Meghan, de Karen Offutt |
Recuerdo una película que contaba una historia normal, pero que para mí fue lo más triste que he podido ver en el cine. Cuando lo pienso bien, no creo que sea tan triste, aunque a mí me lo pareció. Jodie Foster, la hija de la historia viajaba para pasar las Navidades con su familia. Es habitual que los americanos se vayan a vivir a cientos y aún miles de kilómetros de distancia de sus familias y que después las visitas se vayan espaciando y pasen años sin verse e incluso se pierdan la pista. Pero en la película la familia al completo se reunía esas Navidades. Surgían las cuestiones habituales, discutían, se reconciliaban, nada nuevo bajo el sol.

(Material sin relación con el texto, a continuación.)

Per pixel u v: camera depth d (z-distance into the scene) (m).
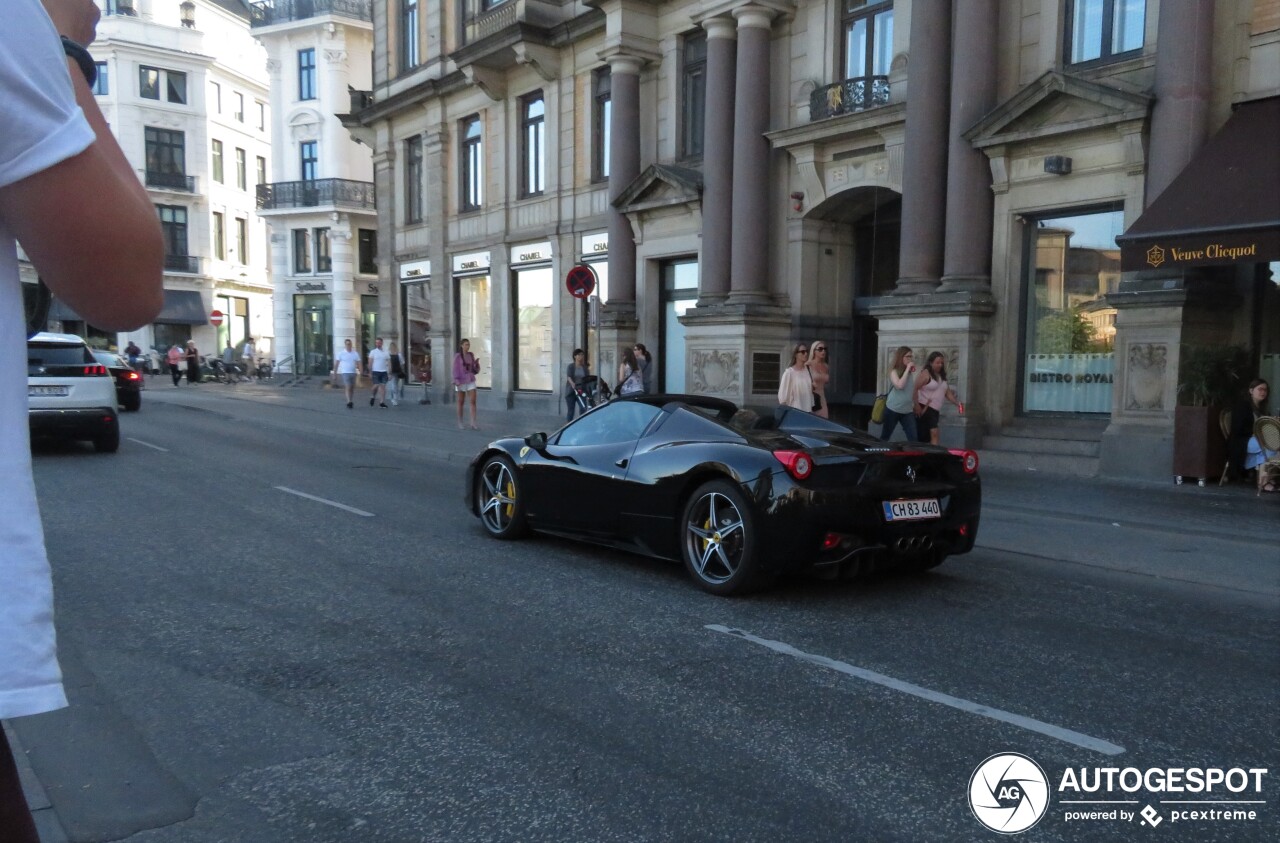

Pero lo que a mí me pareció insoportablemente triste, es que el padre bajaba al sótano y allí, en un viejo sofá orejero, pasaba las tardes viendo vídeos de cuando sus hijos eran pequeños. Y en esos vídeos Jodie Foster y sus hermanos jugaban con su padre, reían, miraban a la cámara curiosos o corrían a subirse a un árbol. Y el padre, sentado en el sótano, detenía el tiempo de soledad en el que vivía para volver a ese en el que sus hijos eran pequeños y en el que, aunque él entonces no lo sabia, era feliz.
Y yo pensé que a mi me pasaría lo mismo, que consumiría mi invierno viendo vídeos en los que aparecieran mis hijos pequeños y eso me produce una gran tristeza, aunque no sé muy bien por qué.